Eight criteria were established as essential trauma-system characteristics. One criterion requires that a state limit the number of trauma centers in a given community, based on an assessment of population need. This is to ensure that surgeons and staff receive a sufficient number of patients and variety of traumas to enable them to maintain their proficiency. Limitation of centers may also reduce expenses through economy of scale.
The study showed that, though they often met the other seven criteria, states have apparently been reluctant to limit trauma centers. As of 1993 only Florida, Maryland, Nevada, New York, and Oregon met the criteria for trauma systems.
Normal Activity Best for Back Pain
Which treatment, bed rest or prescribed exercises, is best for acute low back pain? The answer may be neither, according to a study conducted by Antti Malmivaara, MD, et al., in Helsinki, Finland, and reported in the New England Journal of Medicine
The subjects of the study were 186 municipal employees who had come to Helsinki's occupational health centers with complaints of acute, nonspecific low back pain. They were randomly divided into three groups, the first being sent home for two days of bed rest and the second given back-extension and lateral bending exercises to perform. Members of the third group, the control group, were told to continue their usual routines as actively as possible. Each of the patients answered a questionnaire after three and 12 weeks.

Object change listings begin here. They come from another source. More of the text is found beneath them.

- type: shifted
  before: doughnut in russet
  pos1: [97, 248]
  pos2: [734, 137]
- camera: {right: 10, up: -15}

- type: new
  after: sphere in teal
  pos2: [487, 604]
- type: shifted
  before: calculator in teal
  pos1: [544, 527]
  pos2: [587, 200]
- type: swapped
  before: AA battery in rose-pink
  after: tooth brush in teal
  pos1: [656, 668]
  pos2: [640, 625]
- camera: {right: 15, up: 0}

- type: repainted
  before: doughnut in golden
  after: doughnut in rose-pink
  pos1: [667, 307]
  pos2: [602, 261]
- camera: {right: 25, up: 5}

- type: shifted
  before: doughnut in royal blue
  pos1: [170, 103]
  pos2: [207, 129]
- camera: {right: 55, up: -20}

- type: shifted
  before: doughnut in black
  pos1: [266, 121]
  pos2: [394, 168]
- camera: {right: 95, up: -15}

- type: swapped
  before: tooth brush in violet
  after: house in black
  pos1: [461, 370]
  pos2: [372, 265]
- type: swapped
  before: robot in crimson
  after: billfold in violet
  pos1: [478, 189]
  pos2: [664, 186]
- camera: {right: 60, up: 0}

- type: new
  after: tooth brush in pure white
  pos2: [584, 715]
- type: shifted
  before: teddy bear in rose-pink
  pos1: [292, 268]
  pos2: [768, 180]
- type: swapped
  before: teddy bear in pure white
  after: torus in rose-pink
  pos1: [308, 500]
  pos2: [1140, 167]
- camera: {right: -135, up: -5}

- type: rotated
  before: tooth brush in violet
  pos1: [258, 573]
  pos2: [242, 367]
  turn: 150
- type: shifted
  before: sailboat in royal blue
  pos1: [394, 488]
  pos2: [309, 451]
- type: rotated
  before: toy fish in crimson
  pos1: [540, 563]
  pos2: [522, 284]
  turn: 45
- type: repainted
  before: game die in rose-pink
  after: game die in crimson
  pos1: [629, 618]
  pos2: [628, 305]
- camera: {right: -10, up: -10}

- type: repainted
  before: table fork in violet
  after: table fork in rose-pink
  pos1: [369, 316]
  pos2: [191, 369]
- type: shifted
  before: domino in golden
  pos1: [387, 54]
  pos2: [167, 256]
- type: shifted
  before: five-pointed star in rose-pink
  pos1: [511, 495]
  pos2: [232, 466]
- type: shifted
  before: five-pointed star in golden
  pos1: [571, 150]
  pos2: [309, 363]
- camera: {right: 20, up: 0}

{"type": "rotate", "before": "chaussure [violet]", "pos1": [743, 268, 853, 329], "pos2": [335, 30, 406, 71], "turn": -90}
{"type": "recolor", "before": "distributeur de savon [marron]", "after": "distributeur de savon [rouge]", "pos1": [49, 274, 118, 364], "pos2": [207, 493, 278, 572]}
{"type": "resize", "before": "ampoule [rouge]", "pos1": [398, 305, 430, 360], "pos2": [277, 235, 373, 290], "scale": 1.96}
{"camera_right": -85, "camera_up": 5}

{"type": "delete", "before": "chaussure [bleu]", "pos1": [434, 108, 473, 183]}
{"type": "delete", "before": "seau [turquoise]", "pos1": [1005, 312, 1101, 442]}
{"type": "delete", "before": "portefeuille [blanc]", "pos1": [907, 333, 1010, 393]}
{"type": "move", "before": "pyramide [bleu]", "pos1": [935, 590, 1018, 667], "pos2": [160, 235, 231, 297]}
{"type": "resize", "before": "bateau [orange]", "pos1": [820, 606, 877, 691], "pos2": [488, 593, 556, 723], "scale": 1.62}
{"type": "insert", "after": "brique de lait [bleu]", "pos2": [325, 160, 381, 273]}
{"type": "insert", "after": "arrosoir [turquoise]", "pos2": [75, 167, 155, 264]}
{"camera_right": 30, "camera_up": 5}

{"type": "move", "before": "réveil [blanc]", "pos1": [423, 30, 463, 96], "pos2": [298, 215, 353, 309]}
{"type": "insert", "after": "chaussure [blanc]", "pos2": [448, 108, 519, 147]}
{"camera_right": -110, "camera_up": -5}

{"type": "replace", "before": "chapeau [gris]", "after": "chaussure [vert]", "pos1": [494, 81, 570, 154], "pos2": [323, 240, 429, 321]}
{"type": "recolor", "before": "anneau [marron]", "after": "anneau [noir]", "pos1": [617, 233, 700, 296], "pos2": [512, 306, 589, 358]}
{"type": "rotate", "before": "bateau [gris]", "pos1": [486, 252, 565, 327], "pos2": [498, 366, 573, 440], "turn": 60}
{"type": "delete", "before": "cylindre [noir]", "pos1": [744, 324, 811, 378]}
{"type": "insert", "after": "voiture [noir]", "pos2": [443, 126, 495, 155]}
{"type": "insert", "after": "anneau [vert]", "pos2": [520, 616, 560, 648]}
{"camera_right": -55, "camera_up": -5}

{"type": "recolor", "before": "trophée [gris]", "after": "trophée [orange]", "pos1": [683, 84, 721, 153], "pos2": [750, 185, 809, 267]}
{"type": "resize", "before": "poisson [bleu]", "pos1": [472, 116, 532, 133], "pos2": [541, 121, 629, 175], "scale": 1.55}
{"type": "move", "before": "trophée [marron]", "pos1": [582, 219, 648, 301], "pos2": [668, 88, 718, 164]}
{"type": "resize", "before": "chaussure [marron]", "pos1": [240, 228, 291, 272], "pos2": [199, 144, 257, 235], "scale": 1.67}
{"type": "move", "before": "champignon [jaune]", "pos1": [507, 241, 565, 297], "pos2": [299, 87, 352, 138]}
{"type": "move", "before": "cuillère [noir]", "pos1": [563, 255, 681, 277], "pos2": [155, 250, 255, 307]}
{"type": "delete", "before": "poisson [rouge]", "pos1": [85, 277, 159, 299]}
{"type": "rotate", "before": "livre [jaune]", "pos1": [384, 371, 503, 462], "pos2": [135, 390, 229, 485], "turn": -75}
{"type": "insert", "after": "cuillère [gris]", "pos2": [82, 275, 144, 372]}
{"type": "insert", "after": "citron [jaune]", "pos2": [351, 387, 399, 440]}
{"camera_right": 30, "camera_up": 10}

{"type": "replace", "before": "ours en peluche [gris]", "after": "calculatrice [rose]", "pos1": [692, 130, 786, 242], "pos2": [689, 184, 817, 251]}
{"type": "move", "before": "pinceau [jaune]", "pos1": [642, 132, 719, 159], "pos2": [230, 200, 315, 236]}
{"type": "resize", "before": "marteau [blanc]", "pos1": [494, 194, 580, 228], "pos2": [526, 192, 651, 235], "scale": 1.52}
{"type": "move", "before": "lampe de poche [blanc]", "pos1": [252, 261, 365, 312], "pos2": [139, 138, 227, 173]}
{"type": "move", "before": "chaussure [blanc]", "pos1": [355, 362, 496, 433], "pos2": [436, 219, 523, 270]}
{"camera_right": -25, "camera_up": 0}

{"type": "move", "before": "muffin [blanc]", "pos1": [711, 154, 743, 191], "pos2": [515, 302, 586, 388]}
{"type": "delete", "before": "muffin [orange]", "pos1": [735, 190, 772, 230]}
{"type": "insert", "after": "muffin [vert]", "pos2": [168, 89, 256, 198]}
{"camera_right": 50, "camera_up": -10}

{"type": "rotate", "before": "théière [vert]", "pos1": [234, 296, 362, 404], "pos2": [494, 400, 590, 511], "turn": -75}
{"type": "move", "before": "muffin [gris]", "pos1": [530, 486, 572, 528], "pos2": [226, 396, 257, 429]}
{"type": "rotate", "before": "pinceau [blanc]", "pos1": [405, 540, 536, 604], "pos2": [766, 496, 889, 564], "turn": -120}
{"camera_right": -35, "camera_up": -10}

The physicians, nurses, and physiotherapists generally expected exercise to be the best treatment. They thought bed rest and continuing normal activity would be about equally effective. But the results showed that the members of the control group had better recovery than those who were given bed rest or exercised to do. Compared to the first two groups, patients who had immediately resumed normal activity had fewer complaints about the intensity and duration of their back pain. They also lost fewer days from work because of it. Those patients who were prescribed bed rest were the slowest to recover from their pain.
The Helsinki study may be significant because, in industrialized countries, acute low back pain is a common complaint. Since acute back problems are often the cause of absenteeism, they mean lost production and are costly for employee and employer alike. The Helsinki study, which suggests that therapy based on normal activity sends patients back to work more quickly than bed rest or exercise, seems to be the most economical approach.